▶ EXERCISE OBJECTIVE
Transcribe verbatim every line from the line containing "vazamentos secretos de informações, indep" to the end of the entries, including both endpoints. Output nothing beyond those lines.

= = =

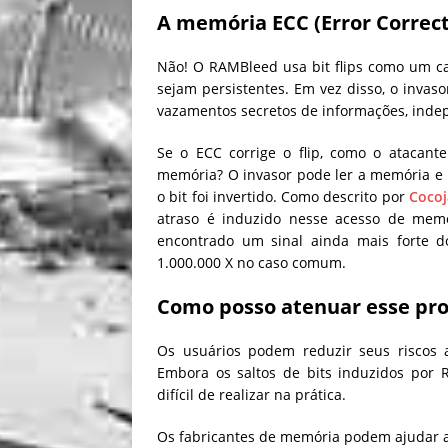
A memória ECC (Error Correc
Não! O RAMBleed usa bit flips como um cana
sejam persistentes. Em vez disso, o invas
vazamentos secretos de informações, indep
Se o ECC corrige o flip, como o atacant
memória? O invasor pode ler a memória e 
o bit foi invertido. Como descrito por
Cocoj
atraso é induzido nesse acesso de memór
encontrado um sinal ainda mais forte 
1.000.000 X no caso comum.
Como posso atenuar esse pr
Os usuários podem reduzir seus riscos
Embora os saltos de bits induzidos po
difícil de realizar na prática.
Os fabricantes de memória podem ajudar a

= = =

▶ RESPONSE TO THE TASK
vazamentos secretos de informações, indep
Se o ECC corrige o flip, como o atacant
memória? O invasor pode ler a memória e 
o bit foi invertido. Como descrito por
Cocoj
atraso é induzido nesse acesso de memór
encontrado um sinal ainda mais forte 
1.000.000 X no caso comum.
Como posso atenuar esse pr
Os usuários podem reduzir seus riscos
Embora os saltos de bits induzidos po
difícil de realizar na prática.
Os fabricantes de memória podem ajudar a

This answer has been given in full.